“We’re not trying to replace speech therapists; we only provide a tool that can motivate a child to participate in a therapy” says Veronika Štrbáková, the co-founder of the Slovak startup Speekle that has been receiving extraordinary media attention in the recent months because it demonstrated its potential to support speech therapists and thereby increase the effectiveness of their work.
There are a lot of children (and many of us used to belong among them) experiencing speech disorders that can last a lifetime without undergoing a proper speech therapy. The trick lies in succeeding to teach children to cooperate and regularly follow the instructions of a speech therapist when practicing at home, especially when they are still not fully aware of their problem. The founders of Project Speekle have done some out of the box thinking. With computer games they motivate kids to learn how to pronounce letters such as the Slovak ˈšˈ properly.
This year Speekle has been widely recognized as a successful startup with Slovak initial capital.
The product can be proudly labeled “Made in Slovakia” thanks to both its innovative idea and innovative technology. We asked how a group of four students from the Faculty of Informatics and Information Technology at the Slovak University of Technology came up with such an interesting and socially beneficial product. Veronika Štrbáková, the face of Speekle answers the question rather surprisingly: “We always knew we wanted to do something that helps people. At first we considered projects involving Alzheimer’s disease, diabetes and various other problems, later we wanted to teach those suffering from hearing impairment to speak but we encountered substantial and complex issues at that point. We became involved in speech therapy when one of our professors pointed out there is no need to focus solely on those with hearing loss while there are so many regular children suffering from speech disorders.” Particularly surprising is the fact that their focus developed with time and was not narrowly defined at the beginning.
For example in the game Goldy the child saves a dwarf by lulling a dragon asleep by saying ˈšˈ correctly. Meanwhile the dwarf is gathering treasure but loses life power if caught by the dragon. A simple idea that works and it motivates children to practice. Speekle currently offers three games – Goldy, TailTrails and Squak while additional games are in production. License holders will be able to download their updates for free.
The idea of software that directly supports speech therapists started to take shape around the national championship of Imagine Cup 2013. The development of a brand new and previously non-existent platform went on and proved successful at other competitions as well, among others also by winning the prestigious Business idea award 2013 together with 33,000 euros.
A large part of this amount was offered in the form of marketing and legal services but it also provided the project – today a company with limited liability -.with the necessary financial support to enable further future development.
“We are still operating exclusively with our own resources, but we will certainly be looking for investors as well in the near future” said Štrbáková while adding that most investors are interested in a dialogue. Although the company currently has sufficient funds coming from competitions and the license sales to parents and speech therapists, it stays open to investors. Today, licenses are sold not only to speech therapist but also to home users, mainly parents who look for a tool that would persuade their children to pronounce words correctly.
Media and commercial success of the Speekle brand is still only gaining momentum. The current version for MS Windows operating system will be available on tablets as well thus being compatible with iOS and Android. The transition to mobile is spurred not only by increasing technological demands but also by the intention to offer licenses as paid apps via Google Play and App Store. Their price will be significantly lower compared to the desktop version and Speekle will operate with a modified business model.

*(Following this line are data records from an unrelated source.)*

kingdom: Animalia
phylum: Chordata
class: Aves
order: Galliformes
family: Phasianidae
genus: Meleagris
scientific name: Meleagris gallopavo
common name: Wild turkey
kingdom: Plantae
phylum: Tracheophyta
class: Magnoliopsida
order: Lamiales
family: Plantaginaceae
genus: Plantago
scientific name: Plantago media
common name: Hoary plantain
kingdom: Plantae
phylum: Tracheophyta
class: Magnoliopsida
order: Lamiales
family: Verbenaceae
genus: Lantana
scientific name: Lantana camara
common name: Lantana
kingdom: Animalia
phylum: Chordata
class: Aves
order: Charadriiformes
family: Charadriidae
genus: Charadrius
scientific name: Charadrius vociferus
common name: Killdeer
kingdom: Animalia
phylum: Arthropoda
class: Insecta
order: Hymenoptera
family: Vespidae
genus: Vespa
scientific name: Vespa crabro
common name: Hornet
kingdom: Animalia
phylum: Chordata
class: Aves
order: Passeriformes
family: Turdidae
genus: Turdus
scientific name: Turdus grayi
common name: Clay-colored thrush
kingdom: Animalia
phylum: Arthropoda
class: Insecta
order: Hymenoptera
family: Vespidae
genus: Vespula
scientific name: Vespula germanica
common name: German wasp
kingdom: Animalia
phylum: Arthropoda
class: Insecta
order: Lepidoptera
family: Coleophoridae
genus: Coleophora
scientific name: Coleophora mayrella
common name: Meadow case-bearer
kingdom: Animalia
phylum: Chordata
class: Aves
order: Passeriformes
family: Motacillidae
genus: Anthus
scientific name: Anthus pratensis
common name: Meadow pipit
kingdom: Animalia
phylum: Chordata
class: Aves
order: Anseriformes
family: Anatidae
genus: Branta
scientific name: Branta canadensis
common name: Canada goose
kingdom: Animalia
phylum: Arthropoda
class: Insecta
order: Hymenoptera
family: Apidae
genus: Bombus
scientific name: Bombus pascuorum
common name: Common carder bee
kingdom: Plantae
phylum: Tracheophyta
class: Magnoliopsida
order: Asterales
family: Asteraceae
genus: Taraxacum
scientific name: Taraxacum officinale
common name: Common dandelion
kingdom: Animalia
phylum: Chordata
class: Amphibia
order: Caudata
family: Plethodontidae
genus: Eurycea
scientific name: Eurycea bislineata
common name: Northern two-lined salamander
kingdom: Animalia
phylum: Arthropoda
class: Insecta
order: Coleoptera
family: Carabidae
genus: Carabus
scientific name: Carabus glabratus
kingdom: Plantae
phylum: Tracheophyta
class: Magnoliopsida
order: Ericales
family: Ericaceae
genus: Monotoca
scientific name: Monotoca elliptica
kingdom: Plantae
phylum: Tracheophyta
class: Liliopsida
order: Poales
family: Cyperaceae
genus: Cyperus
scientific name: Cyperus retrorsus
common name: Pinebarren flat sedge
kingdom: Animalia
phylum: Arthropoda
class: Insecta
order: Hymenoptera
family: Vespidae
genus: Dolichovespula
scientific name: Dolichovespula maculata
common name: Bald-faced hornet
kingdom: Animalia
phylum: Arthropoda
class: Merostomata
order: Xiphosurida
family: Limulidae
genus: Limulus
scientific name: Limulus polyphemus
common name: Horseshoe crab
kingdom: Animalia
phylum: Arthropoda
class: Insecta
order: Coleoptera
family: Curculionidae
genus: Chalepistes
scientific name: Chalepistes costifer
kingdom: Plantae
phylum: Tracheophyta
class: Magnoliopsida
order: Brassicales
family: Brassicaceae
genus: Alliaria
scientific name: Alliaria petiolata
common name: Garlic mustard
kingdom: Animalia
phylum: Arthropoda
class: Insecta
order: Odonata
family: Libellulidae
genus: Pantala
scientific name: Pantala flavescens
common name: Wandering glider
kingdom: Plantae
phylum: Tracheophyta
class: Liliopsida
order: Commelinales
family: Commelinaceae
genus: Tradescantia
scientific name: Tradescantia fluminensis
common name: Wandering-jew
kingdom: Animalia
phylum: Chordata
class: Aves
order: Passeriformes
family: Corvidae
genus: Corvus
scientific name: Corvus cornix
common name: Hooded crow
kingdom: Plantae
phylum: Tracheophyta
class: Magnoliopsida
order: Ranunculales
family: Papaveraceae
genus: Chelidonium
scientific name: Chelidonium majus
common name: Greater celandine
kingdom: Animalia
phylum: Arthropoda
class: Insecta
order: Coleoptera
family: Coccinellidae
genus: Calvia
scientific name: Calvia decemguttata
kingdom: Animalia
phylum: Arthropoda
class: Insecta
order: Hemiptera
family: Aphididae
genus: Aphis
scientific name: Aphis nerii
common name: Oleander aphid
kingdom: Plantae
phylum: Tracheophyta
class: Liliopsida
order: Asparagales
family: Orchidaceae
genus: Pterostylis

Effectiveness is the key to commercially success with sufficient license sales to fulfill the long term plan. We wondered if Speekle already has any scalable data on real life progress in children. “We are unable to measure this type of data given we have been on the market for such a short time. Moreover we are not trying to replace a speech therapist; we only give him a tool that can motivate a child to practice. Therapy can thus proceed faster because the child suddenly wants to practice. And this works. We have received feedback from a speech therapist whose little patient finally learned how to position his tongue and pronounce ˈšˈ only because he wanted his dwarf to collect as many treasures as possible without being eaten by the dragon.
The founders of Speekle clearly identified and used their opportunity. What was formerly a student project turned into a real life business with outstanding prospects. The fact that Speekle is the only software directed at minor speech disorders on the market can be reassuring for many potential investors. Foreign competitors are virtually unable to launch their product as an alternative on the Slovak market. The true commercial potential of Speekle will be revealed by the end of this year and the beginning of next year with the release of new games and versions for mobile platforms.